Once‐daily pravastatin in patients with primary hypercholesterolemia: A dose‐response study

Abstract

This multicenter, double‐blind, placebo‐controlled study was conducted to evaluate dose‐response effects and safety of once‐daily administration of pravastatin, a new inhibitor of 3‐hydroxy‐3‐methylglutaryl coenzyme A (HMG‐CoA) reductase. Pravastatin 5, 10, 20, 40 mg or placebo was administered at bedtime to 150 patients with primary hypercholesterolemia inadequately controlled on a low‐fat, low‐cholesterol (AHA Phase I) diet.

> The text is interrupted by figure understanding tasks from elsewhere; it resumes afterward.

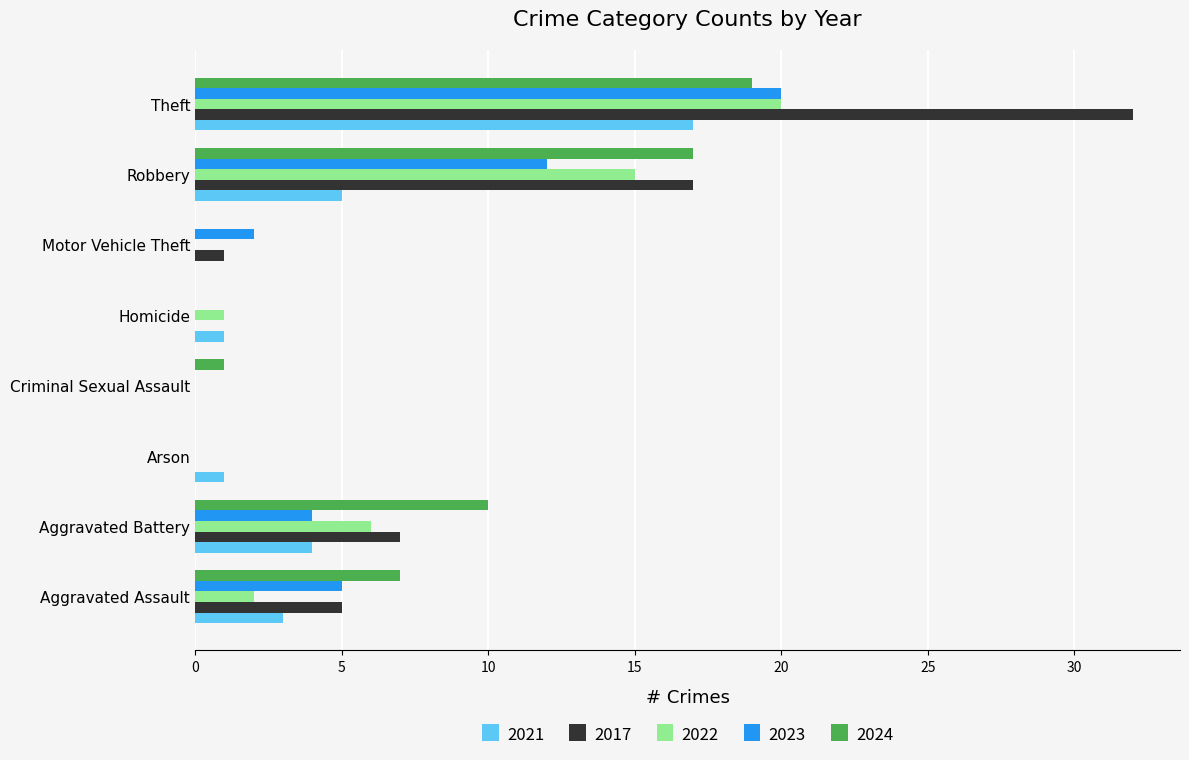

What is the sum of the 2023 values at Homicide and Theft?

20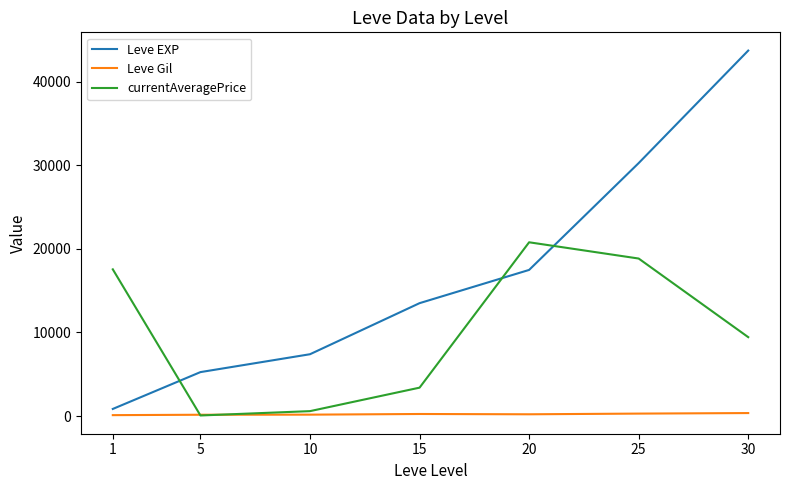

What is the minimum value for currentAveragePrice?

72.0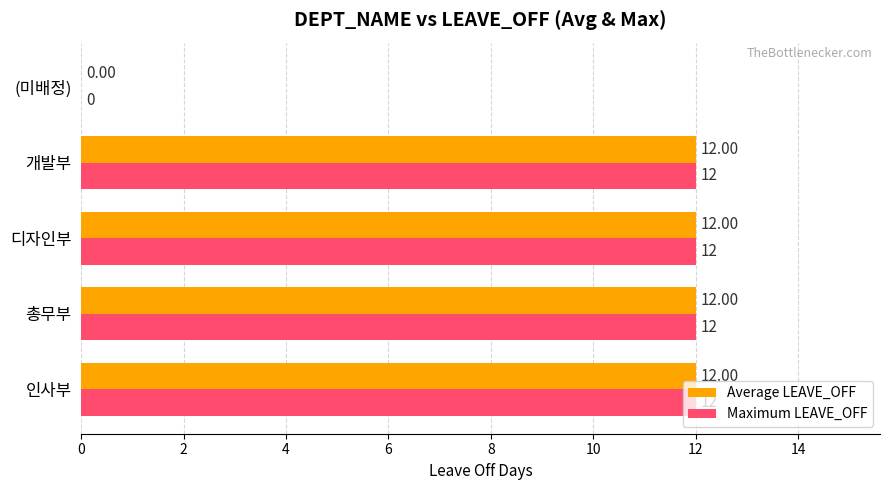

What is the total value across all series at 디자인부?

24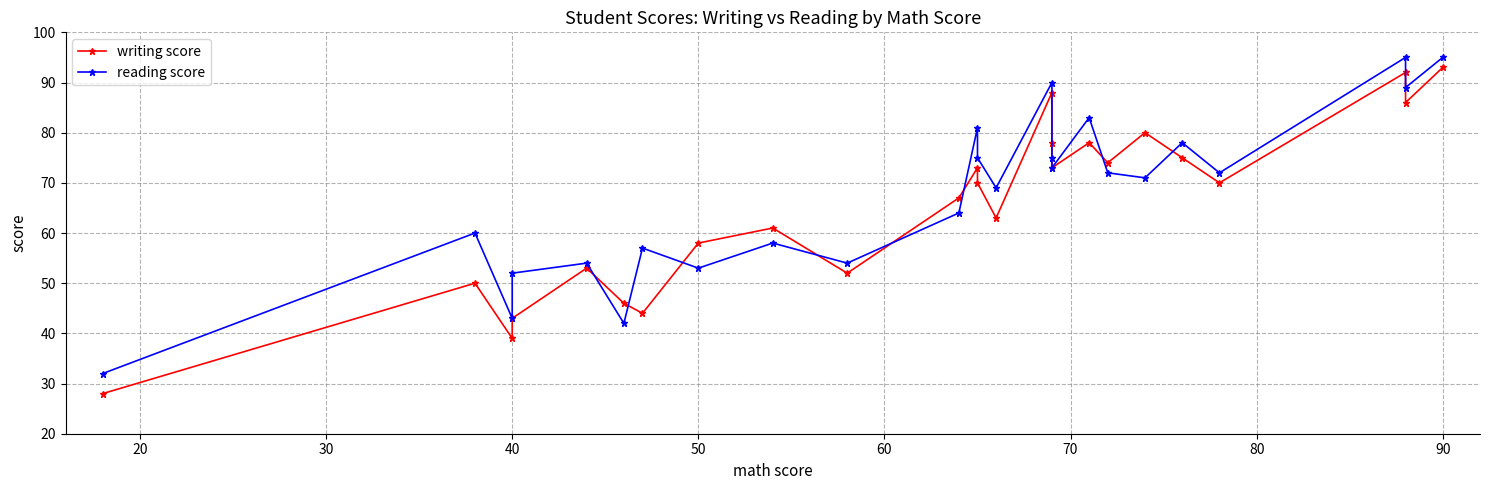

List the series in order of their overall mean, highest first.

reading score, writing score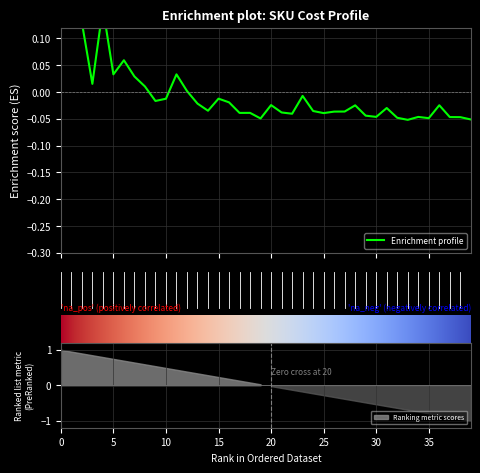

True or false: the data shows -0.0 at 30.

False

After 8 weeks of treatment, pravastatin produced dose‐dependent reductions in low‐density lipoprotein (LDL) cholesterol of 19.2 to 34.1% (p⩽.001 vs. baseline and placebo) and reductions in total cholesterol of 14.3 to 25.1% (p⩽.01 to p⩽.001 vs. placebo and p⩽.001 vs. baseline). The relationship between the log_e dose of pravastatin and decrease in LDL cholesterol was linear (p<0.002). High‐density‐lipoprotein cholesterol increased up to 11.7% and triglycerides decreased by as much as 23.9%. Pravastatin was well tolerated; no patient withdrew from the study as a consequence of treatment‐related adverse events. Despite its relatively short serum half‐life of approximately 2 h, once‐daily administration of pravastatin provides a safe and effective means of reducing elevated LDL and total cholesterol.